聖書の中には大天使と小さい天使が出てくるが、それぞれ起源が異なる。大天使はバビロニアの方のダイーモンあたりが起源で、巨大な鬼のような存在。自然災害などもダイーモンと考えられる。

 

もう一方の小さい天使は、神が世界を創造する以前からこの宇宙にあった存在とされ、ケルビム(智天使)と呼ばれている。ケルビムは羽根だけで描かれる存在で、非常に数が多く、常に笑いながらお互いに超高速コミュニケーションをとっているとされる。

 

実はこのケルビム、「量子レベルでは物質同士のコミュニケーションが高速度で行われている」という量子理論の論理構造とかなり近い。この類似性についてはユングとW.パウリの往復書簡の中にも書かれている。

 

パウリはハイデンベルグとともに量子理論をつくった物理学者で、量子論の本質とユングの探求を結びつけて考えていた。そして二人の物理学者はそれをいかに数学的に表現するかに取り組み、量子理論という知恵の飛躍を成しとげたのであった。

 

ところでパウリによると、「この宇宙は陽子と電子の比率がちょっと違っただけでも原子がバラバラになって構成できず、宇宙も存在できない、そこには時間も空間も発生しない」という。

 

そもそもこの宇宙には「ある」という力をあらしめる何かがある。これをプラトンやアリストテレスなどの哲学では「善」といった。そこでこの世界は「All Good」つまり「すべて善し」の世界となる。宇宙の物質もすべて善の力によって動いている。だから秩序がある。これはチベットの仏教でも宇宙根源の力といわれている。

 

 

絶対的な悪

だが他方に、その「ある」をなくしてしまう力がある。存在している状態を根底的に破壊してしまう力だ。

 

この話は先ほどの「陽子と電子の比率が違うと・・・」の話と通じるものがある。そしてそのような力を自分は「絶対的な悪」だと考えている。

 

しかし宇宙の中で唯一人間だけが、絶対的な悪を自分の中に持っていると思う。これは人間だけがニューロン結合のなかから発生するある空間をつくり、その空間のなかでいろいろ想像したりするような自由な領域をつくってしまったからだと思う。
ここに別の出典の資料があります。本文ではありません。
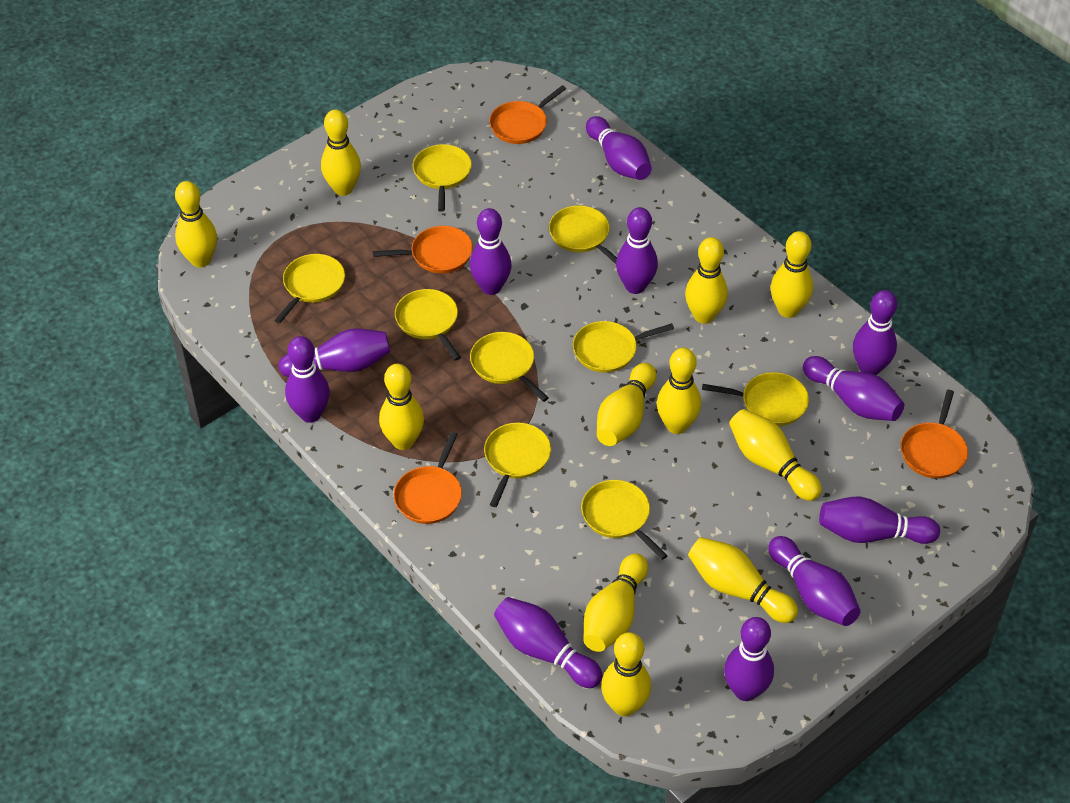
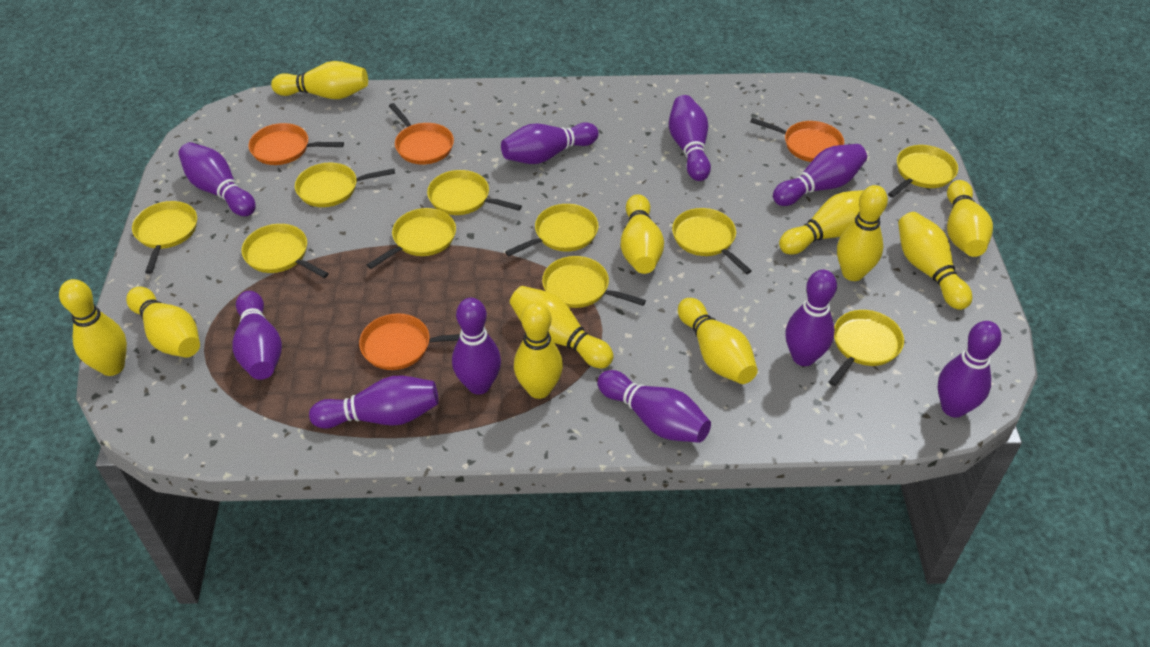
purple bowling pin: [279,328,390,377] [285,336,330,423] [470,208,512,295] [494,597,603,688] [586,116,652,180] [616,207,658,294] [724,617,774,701] [768,536,860,626] [803,356,904,421] [819,497,940,544] [853,290,897,375] = 11 -> [179,142,256,216] [233,291,282,380] [309,376,439,429] [452,298,501,394] [501,122,599,164] [597,370,711,443] [669,95,711,181] [773,144,867,206] [785,270,837,366] [938,321,1002,418] = 10
yellow pan: [274,254,345,324] [395,289,461,361] [413,144,472,212] [470,332,548,402] [484,423,551,507] [549,205,617,264] [573,321,674,373] [581,480,668,560] [702,372,809,426] = 9 -> [132,201,197,274] [241,224,329,278] [295,163,395,207] [367,208,456,269] [427,170,522,215] [505,204,599,256] [542,256,646,308] [672,208,752,274] [829,310,904,386] [888,145,958,198] = 10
宇宙根源にある絶対的な悪と何らかのコレスポンダンスがある。このことを人間は自覚しなくてはいけない。

 

ここまでが中沢さんのお話です。

 

ここで彼がいうコレスポンダンスというのは、錬金術や占星術などでいうところのマクロコスモスとミクロコスモスとの相似と影響関係のことだと思います。

中沢新一さんの目指す抽象性

 

今回の「天使の心、悪魔の心」はかなり抽象度の高い話という印象でした。

この宇宙のなかにありながら宇宙を存在させない力というくだりは、中沢さんの著書にあるような、表と裏が捻じ曲がって存在しているトポロジー的な視点があるように思えます。

 

今回ここで中沢さんが語ったことはすぐに役に立つとか立たないとかではなく、大きな視野でみて、人間と宇宙の根源的にある統一した理論モデルを構築しようという試みではないかとぼくは感じました。

 

こんな抽象度の高い話についぼくが惹かれてしまうのは、ずいぶん前ですがヨーロッパの秘教的コミュニティーに参加していた際、今回の「根源的な悪」とほぼ同じ話を聞いたことがあったからです。

 

グノーシス主義からの影響の濃いサークルでしたが、そこでは時間論と存在論についての複雑な話があり、怪しいところだと感じつつも興味深いことをやっていたので何度も渡欧していたのでした。

 

またこれとは別に、とあるシャーマンの儀式のとき、古代からインドラ・ネットと呼ばれている宇宙の網目を見た体験をしたことも、こうしたことに興味をもつに至った理由です。

 

今回は以上の内容しか書きませんでしたが、お二人の講演会は興味深い内容が満載でした。鏡さんの話ではユングの赤の書の出版がいかに大きな出来事であったか、占星術の3と4の象徴の話などがおもしろく、また鏡さんの解説による中沢さんのトポロジー的な一神教、多神教、アニミズムの説明なども興味深いものでした。